Elliot Grayson. Nina Delacroix. Samuel Pierce.

Mercer tapped a name. “Elliot Grayson. Recognize it?”

Hayes nodded. “Yeah. Corporate lawyer. Big name. Got some questionable clients.”

Mercer’s grip tightened on the notebook. “And now he’s on a dead reporter’s list.”

Hayes sighed. “Think he talks?”

“He will.” Mercer turned the key in the ignition. “One way or another.”

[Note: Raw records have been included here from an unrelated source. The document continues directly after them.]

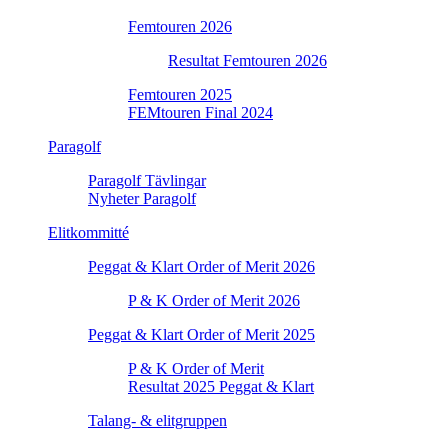
Femtouren 2026
Resultat Femtouren 2026
Femtouren 2025
FEMtouren Final 2024
Paragolf
Paragolf Tävlingar
Nyheter Paragolf
Elitkommitté
Peggat & Klart Order of Merit 2026
P & K Order of Merit 2026
Peggat & Klart Order of Merit 2025
P & K Order of Merit
Resultat 2025 Peggat & Klart
Talang- & elitgruppen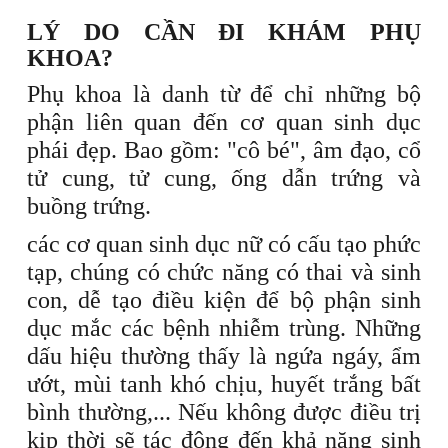
LÝ DO CẦN ĐI KHÁM PHỤ
KHOA?
Phụ khoa là danh từ để chỉ những bộ
phận liên quan đến cơ quan sinh dục
phái đẹp. Bao gồm: "cô bé", âm đạo, cổ
tử cung, tử cung, ống dẫn trứng và
buồng trứng.
các cơ quan sinh dục nữ có cấu tạo phức
tạp, chúng có chức năng có thai và sinh
con, dễ tạo điều kiện để bộ phận sinh
dục mắc các bệnh nhiễm trùng. Những
dấu hiệu thường thấy là ngứa ngáy, ẩm
ướt, mùi tanh khó chịu, huyết trắng bất
bình thường,... Nếu không được điều trị
kịp thời sẽ tác động đến khả năng sinh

Grayson’s office was sleek—marble floors, glass walls, and an air of expensive silence. The receptionist barely looked up as Mercer and Hayes pushed past, heading straight for Grayson’s door.

Mercer didn’t knock. He shoved the door open.

Elliot Grayson looked up from his desk, surprised but not rattled. “Detectives,” he said smoothly, closing a file. “To what do I owe the pleasure?”

Mercer tossed the red notebook onto the desk. “Henry Vance. You knew him?”

Grayson’s eyes flickered to the notebook, just for a second. “Can’t say I did.”

Hayes leaned in. “That’s funny. Because your name is in his notes. Along with a lot of other people who don’t want their business made public.”

Grayson smiled. “You have no warrant, no evidence. Just a dead man’s scribbles. That doesn’t scare me.”

Mercer smirked. “You should be scared of what we find next.”

He turned to leave.

That’s when Grayson spoke again.

“Detective Mercer,” he said, voice calm. “I’d be careful if I were you. Some things are better left buried.”

Mercer didn’t turn around. He just walked out, notebook in hand, Hayes right beside him.

As the office door clicked shut behind them, Hayes exhaled. “He knows something.”

Mercer nodded. “Yeah. And now he knows we do too.”

They stepped into the night, the city humming around them. Somewhere out there, the truth about Sentinel was waiting.

And they weren’t stopping until they found it.